=== Begin Enclosure ===
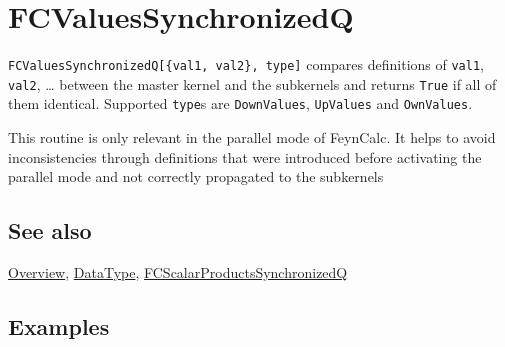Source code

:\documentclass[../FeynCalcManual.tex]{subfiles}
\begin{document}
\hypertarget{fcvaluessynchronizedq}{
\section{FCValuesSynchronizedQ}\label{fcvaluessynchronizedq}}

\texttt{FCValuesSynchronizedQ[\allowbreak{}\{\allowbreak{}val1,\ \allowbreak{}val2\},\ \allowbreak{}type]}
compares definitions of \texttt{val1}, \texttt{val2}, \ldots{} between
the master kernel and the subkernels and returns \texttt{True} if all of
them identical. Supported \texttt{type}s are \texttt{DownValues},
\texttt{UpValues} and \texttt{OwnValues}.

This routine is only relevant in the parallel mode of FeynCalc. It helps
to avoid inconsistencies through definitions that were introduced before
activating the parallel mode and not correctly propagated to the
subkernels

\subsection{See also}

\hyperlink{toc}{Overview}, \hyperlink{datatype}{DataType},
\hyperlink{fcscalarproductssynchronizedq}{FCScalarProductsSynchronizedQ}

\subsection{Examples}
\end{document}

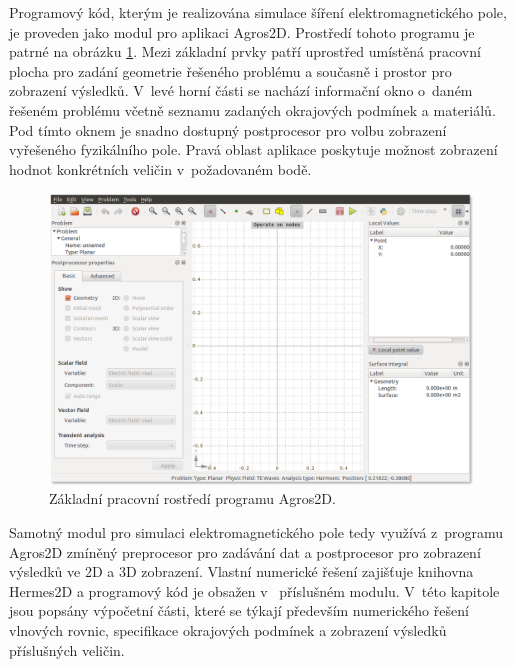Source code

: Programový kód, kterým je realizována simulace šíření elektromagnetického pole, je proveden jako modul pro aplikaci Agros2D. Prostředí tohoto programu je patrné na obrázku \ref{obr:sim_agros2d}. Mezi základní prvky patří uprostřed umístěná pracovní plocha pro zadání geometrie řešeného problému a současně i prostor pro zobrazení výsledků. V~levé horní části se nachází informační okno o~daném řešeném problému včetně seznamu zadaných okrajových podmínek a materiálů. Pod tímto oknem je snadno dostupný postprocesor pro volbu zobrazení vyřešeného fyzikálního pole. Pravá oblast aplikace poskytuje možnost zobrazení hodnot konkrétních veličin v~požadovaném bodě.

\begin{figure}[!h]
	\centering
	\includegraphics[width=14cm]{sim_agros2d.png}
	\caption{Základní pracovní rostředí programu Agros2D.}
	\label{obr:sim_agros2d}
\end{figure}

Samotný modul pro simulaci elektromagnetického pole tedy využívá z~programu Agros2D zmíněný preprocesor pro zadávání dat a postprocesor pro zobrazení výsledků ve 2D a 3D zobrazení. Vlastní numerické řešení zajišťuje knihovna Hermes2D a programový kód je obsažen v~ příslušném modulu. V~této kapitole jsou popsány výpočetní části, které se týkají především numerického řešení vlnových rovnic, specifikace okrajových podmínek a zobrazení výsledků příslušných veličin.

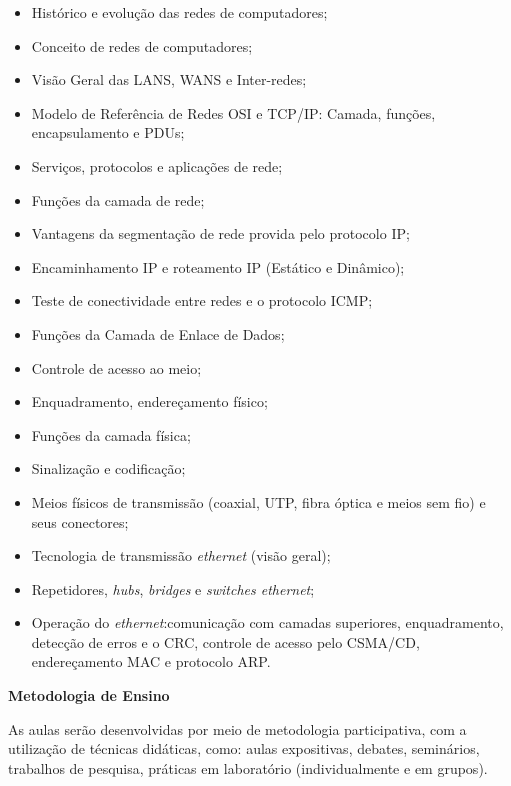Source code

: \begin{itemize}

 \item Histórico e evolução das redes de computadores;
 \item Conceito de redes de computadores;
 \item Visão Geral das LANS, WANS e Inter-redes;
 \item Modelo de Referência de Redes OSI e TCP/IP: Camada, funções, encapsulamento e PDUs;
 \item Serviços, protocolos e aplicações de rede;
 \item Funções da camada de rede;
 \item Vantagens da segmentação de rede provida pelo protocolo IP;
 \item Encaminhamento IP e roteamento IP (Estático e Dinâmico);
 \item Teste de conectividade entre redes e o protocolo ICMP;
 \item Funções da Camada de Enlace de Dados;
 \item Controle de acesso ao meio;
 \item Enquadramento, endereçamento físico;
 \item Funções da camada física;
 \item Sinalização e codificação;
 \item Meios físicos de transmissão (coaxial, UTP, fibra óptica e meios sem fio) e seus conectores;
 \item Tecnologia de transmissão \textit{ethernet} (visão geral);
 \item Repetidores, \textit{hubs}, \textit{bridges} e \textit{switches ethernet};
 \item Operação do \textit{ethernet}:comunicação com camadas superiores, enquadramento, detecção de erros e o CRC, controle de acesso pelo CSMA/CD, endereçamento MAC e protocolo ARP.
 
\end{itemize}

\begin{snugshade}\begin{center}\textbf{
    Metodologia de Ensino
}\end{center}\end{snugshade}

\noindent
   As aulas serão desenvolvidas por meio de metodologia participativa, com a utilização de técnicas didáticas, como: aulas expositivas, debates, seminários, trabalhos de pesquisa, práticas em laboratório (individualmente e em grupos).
=== End Enclosure ===
When the word "definitions" shows up in a line of the entries, pull that line out.

compares definitions of \texttt{val1}, \texttt{val2}, \ldots{} between
to avoid inconsistencies through definitions that were introduced before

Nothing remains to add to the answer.